Nadja griff sich meine Latte und schob mir die Vorhaut ganz zurück. Mein Schwanz wurde immer praller. Wenn man Ihn 16 Tage nur zum Pinkeln benutzt, wirken die kleinsten Berührungen wie bombastischen Explosionen. Nadja nahm noch einen kräftigen Schluck Rotwein und hauchte mir ins Ohr, während sie mir den anderen Hand laaangsaaam meine pralle Latte massierte: "Ich werde dich jetzt an mein Bett fesseln, an Armen und Beinen, bis du dich nicht mehr regen kannst. Dann bist du mir völlig ausgeliefert und fange an deinen geilen Schwanz langsam aber intensiv zu massieren. Ich verbinde dir die Augen. Du kannst nichts sehen, nur fühlen. Meine heißen feuchten Lippen umschließen deine pralle Eichel. Deine Eier sind am Kochen. Ich sauge an deiner Nille und meine Zunge schleckt an deinen fetten Eiern. Eine halbe Stunde ist dein Schwanz schon in meinem heißen Mund. Du bettelst um Erlösung. Ich setzte mich auf dich. Mit einem hörbaren Schmatzen verschlingt meine feuchte, gierige Möse deinen prallen Prügel. Jetzt werde ich dich so richtig zureiten, mein geiler Hengst. Kurz vorm Spritzen gibt meine Möse deinen Schwanz wieder frei. Zuckend vor Erregung steht er und förmlich bettelnd nach meiner nassen Grotte. Ich genieße den Anblick ein paar Minuten um dann wieder meine dicken saftigen Schamlippen über deinen zuckenden Ständer zu stülpen. Mein Ritt wird immer schneller und schneller..."

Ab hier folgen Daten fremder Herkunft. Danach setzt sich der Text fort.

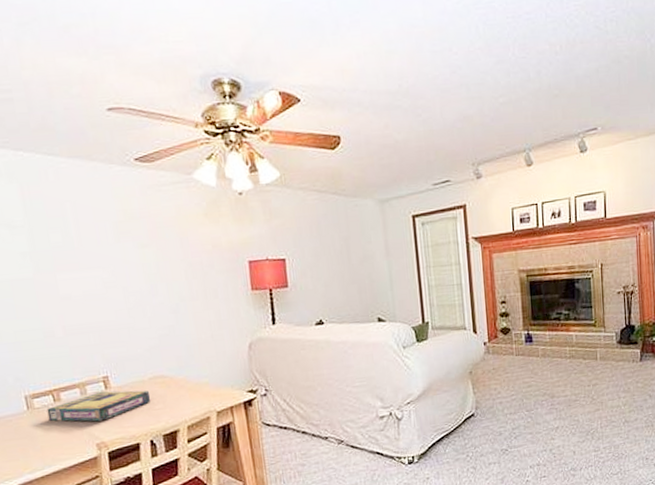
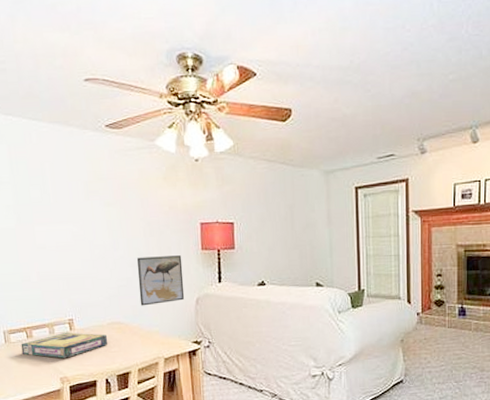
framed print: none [178,297,236,356] -> present [136,255,185,306]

"Oh Nadja, würdest du das mit mir tun?"
"Nix gibts, mein Kleiner! Ich wollte dir nur mal zeigen was du nicht haben kannst!" und sie ließ meinen Schwanz los. "Außerdem wollen meine Käsefüße noch geschleckt werden, schon vergessen? Zieh deine Klamotten und deinen Keuschheitsgürtel wieder an!"
Enttäuscht tat ich was sie sagte und konnte nur mit Mühe mein erregtes Glied in dem Suspensorium unterbringen. Sie schloß mir die Hose wieder zu. "Tisch abräumen, Abspülen, Abtrocknen und die Küche auf Hochglanz bringen, dann kommst du sofort zu mir an mein Bett und leckst mir den ganzen Abend meine verschwitzen Stinkefüße," sagte Nadja mit fiesem Grinsen.
Ich beeilte mich in der Küche um sie nicht auf andere Gedanken zu bringen und betrat ihr Zimmer.